**TASK REQUIREMENTS**
At the line containing "93 670 34.40", begin an exact copy, and continue through the last line of the entries below. Leave out any pictures.

Saved data entries:
────────

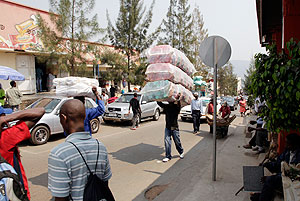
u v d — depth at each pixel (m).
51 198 4.71
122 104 13.34
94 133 10.91
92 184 2.05
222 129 10.14
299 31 4.48
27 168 6.29
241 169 6.08
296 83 3.04
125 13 18.91
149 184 5.42
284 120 3.32
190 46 27.92
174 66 6.84
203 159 7.16
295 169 3.58
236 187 4.98
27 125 2.58
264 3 6.60
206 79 33.91
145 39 19.45
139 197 4.80
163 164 6.77
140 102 13.84
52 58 15.17
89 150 2.14
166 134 7.08
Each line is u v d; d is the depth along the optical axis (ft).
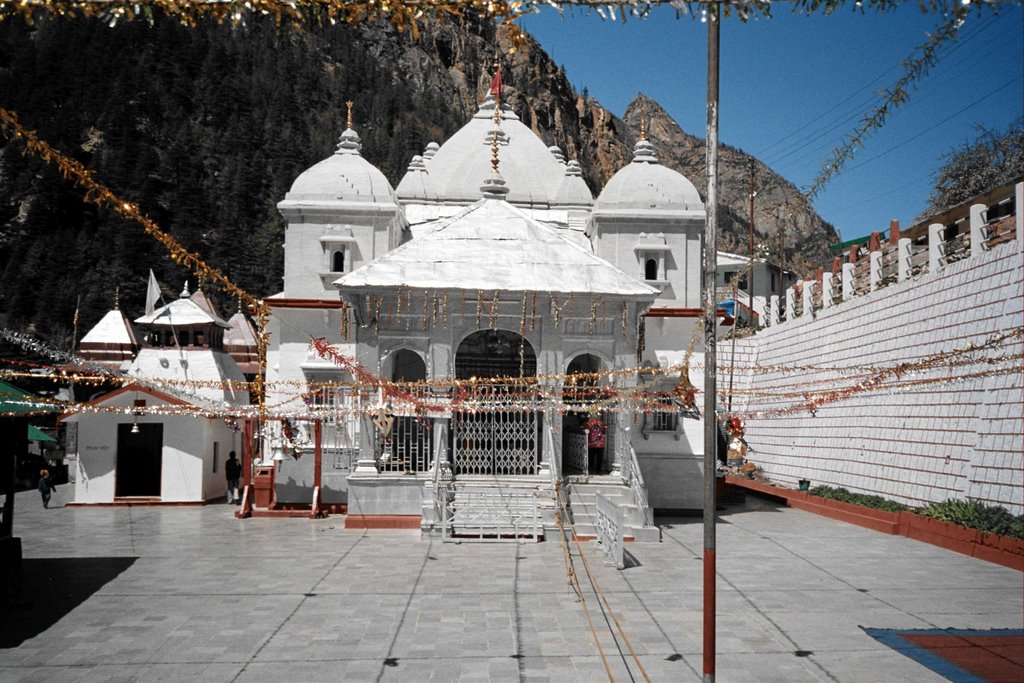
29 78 353.31
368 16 19.47
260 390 66.49
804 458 106.22
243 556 59.16
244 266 299.99
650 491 83.25
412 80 503.61
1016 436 64.39
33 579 51.70
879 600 46.91
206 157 363.15
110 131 339.57
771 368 74.33
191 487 90.63
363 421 73.41
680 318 85.15
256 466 89.30
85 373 88.22
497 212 79.20
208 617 42.65
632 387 75.05
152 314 121.39
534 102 467.11
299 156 372.99
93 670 34.40
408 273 74.02
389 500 72.64
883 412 87.25
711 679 28.60
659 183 89.56
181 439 91.09
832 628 41.01
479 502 69.41
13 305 252.62
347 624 41.24
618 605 45.21
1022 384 64.59
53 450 139.64
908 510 74.49
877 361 90.99
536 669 34.53
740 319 142.61
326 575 52.65
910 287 86.22
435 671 34.22
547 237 77.97
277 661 35.50
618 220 88.22
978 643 38.55
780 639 39.06
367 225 87.30
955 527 63.31
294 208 86.28
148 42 403.54
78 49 374.84
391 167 386.52
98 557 59.06
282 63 440.04
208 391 98.68
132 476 92.53
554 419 74.43
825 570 55.26
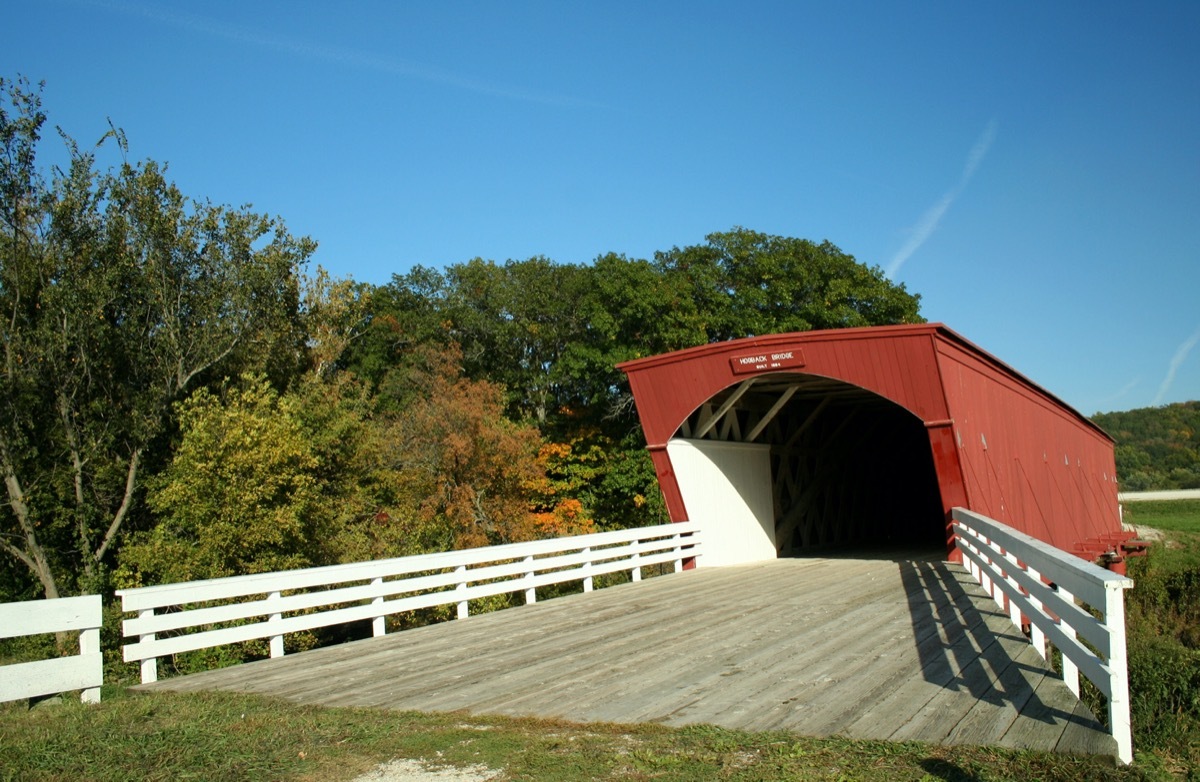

────────

**RESULT OF THIS EXERCISE**
93 670 34.40
408 273 74.02
389 500 72.64
883 412 87.25
711 679 28.60
659 183 89.56
181 439 91.09
832 628 41.01
479 502 69.41
13 305 252.62
347 624 41.24
618 605 45.21
1022 384 64.59
53 450 139.64
908 510 74.49
877 361 90.99
536 669 34.53
740 319 142.61
326 575 52.65
910 287 86.22
435 671 34.22
547 237 77.97
277 661 35.50
618 220 88.22
978 643 38.55
780 639 39.06
367 225 87.30
955 527 63.31
294 208 86.28
148 42 403.54
78 49 374.84
391 167 386.52
98 557 59.06
282 63 440.04
208 391 98.68
132 476 92.53
554 419 74.43
825 570 55.26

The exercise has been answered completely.